Activity:
Write down each entry precisely as given.

Supplied data:
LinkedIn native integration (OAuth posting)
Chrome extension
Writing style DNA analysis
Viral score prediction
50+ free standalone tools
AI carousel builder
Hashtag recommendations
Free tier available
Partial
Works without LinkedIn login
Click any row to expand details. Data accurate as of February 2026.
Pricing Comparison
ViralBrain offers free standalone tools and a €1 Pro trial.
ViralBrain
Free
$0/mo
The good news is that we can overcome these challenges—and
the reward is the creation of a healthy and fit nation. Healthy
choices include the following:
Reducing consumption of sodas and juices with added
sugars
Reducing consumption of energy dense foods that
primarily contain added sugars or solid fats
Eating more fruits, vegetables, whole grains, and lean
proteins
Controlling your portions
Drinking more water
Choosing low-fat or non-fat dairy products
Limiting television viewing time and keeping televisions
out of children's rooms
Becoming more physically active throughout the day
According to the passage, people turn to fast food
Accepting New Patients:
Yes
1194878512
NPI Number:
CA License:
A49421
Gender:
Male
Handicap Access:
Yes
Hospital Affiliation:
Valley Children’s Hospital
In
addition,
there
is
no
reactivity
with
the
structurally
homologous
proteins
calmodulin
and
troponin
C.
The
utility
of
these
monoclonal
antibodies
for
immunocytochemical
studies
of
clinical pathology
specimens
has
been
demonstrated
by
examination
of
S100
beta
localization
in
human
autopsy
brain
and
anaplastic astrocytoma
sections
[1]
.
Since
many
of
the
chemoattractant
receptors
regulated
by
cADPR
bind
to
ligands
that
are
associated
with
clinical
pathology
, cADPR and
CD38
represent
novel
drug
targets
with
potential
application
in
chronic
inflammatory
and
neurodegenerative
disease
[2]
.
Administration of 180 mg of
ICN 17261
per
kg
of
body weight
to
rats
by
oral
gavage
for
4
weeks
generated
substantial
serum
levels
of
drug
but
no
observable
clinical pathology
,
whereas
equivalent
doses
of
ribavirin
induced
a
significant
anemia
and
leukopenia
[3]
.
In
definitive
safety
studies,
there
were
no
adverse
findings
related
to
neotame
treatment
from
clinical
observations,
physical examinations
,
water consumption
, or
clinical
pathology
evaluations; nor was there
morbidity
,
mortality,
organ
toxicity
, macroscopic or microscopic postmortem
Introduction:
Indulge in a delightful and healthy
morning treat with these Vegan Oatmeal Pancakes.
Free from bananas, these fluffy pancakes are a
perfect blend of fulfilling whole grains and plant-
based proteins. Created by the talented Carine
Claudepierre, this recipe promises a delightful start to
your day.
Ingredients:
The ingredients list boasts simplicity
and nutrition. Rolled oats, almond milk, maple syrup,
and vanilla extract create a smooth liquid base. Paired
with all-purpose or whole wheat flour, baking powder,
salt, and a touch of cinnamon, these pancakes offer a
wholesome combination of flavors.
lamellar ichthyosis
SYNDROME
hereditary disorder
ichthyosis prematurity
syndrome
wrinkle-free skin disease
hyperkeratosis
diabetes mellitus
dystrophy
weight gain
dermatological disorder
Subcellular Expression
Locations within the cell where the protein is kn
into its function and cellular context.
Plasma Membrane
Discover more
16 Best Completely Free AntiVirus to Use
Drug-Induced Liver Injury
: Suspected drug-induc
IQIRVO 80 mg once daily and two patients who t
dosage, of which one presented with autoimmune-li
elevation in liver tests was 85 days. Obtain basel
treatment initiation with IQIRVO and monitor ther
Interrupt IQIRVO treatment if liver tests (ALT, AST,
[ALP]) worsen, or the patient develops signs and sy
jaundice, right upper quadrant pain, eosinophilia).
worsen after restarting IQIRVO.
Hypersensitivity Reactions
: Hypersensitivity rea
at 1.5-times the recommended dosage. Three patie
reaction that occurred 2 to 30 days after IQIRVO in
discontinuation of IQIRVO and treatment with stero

Task response:
LinkedIn native integration (OAuth posting)
Chrome extension
Writing style DNA analysis
Viral score prediction
50+ free standalone tools
AI carousel builder
Hashtag recommendations
Free tier available
Partial
Works without LinkedIn login
Click any row to expand details. Data accurate as of February 2026.
Pricing Comparison
ViralBrain offers free standalone tools and a €1 Pro trial.
ViralBrain
Free
$0/mo
The good news is that we can overcome these challenges—and
the reward is the creation of a healthy and fit nation. Healthy
choices include the following:
Reducing consumption of sodas and juices with added
sugars
Reducing consumption of energy dense foods that
primarily contain added sugars or solid fats
Eating more fruits, vegetables, whole grains, and lean
proteins
Controlling your portions
Drinking more water
Choosing low-fat or non-fat dairy products
Limiting television viewing time and keeping televisions
out of children's rooms
Becoming more physically active throughout the day
According to the passage, people turn to fast food
Accepting New Patients:
Yes
1194878512
NPI Number:
CA License:
A49421
Gender:
Male
Handicap Access:
Yes
Hospital Affiliation:
Valley Children’s Hospital
In
addition,
there
is
no
reactivity
with
the
structurally
homologous
proteins
calmodulin
and
troponin
C.
The
utility
of
these
monoclonal
antibodies
for
immunocytochemical
studies
of
clinical pathology
specimens
has
been
demonstrated
by
examination
of
S100
beta
localization
in
human
autopsy
brain
and
anaplastic astrocytoma
sections
[1]
.
Since
many
of
the
chemoattractant
receptors
regulated
by
cADPR
bind
to
ligands
that
are
associated
with
clinical
pathology
, cADPR and
CD38
represent
novel
drug
targets
with
potential
application
in
chronic
inflammatory
and
neurodegenerative
disease
[2]
.
Administration of 180 mg of
ICN 17261
per
kg
of
body weight
to
rats
by
oral
gavage
for
4
weeks
generated
substantial
serum
levels
of
drug
but
no
observable
clinical pathology
,
whereas
equivalent
doses
of
ribavirin
induced
a
significant
anemia
and
leukopenia
[3]
.
In
definitive
safety
studies,
there
were
no
adverse
findings
related
to
neotame
treatment
from
clinical
observations,
physical examinations
,
water consumption
, or
clinical
pathology
evaluations; nor was there
morbidity
,
mortality,
organ
toxicity
, macroscopic or microscopic postmortem
Introduction:
Indulge in a delightful and healthy
morning treat with these Vegan Oatmeal Pancakes.
Free from bananas, these fluffy pancakes are a
perfect blend of fulfilling whole grains and plant-
based proteins. Created by the talented Carine
Claudepierre, this recipe promises a delightful start to
your day.
Ingredients:
The ingredients list boasts simplicity
and nutrition. Rolled oats, almond milk, maple syrup,
and vanilla extract create a smooth liquid base. Paired
with all-purpose or whole wheat flour, baking powder,
salt, and a touch of cinnamon, these pancakes offer a
wholesome combination of flavors.
lamellar ichthyosis
SYNDROME
hereditary disorder
ichthyosis prematurity
syndrome
wrinkle-free skin disease
hyperkeratosis
diabetes mellitus
dystrophy
weight gain
dermatological disorder
Subcellular Expression
Locations within the cell where the protein is kn
into its function and cellular context.
Plasma Membrane
Discover more
16 Best Completely Free AntiVirus to Use
Drug-Induced Liver Injury
: Suspected drug-induc
IQIRVO 80 mg once daily and two patients who t
dosage, of which one presented with autoimmune-li
elevation in liver tests was 85 days. Obtain basel
treatment initiation with IQIRVO and monitor ther
Interrupt IQIRVO treatment if liver tests (ALT, AST,
[ALP]) worsen, or the patient develops signs and sy
jaundice, right upper quadrant pain, eosinophilia).
worsen after restarting IQIRVO.
Hypersensitivity Reactions
: Hypersensitivity rea
at 1.5-times the recommended dosage. Three patie
reaction that occurred 2 to 30 days after IQIRVO in
discontinuation of IQIRVO and treatment with stero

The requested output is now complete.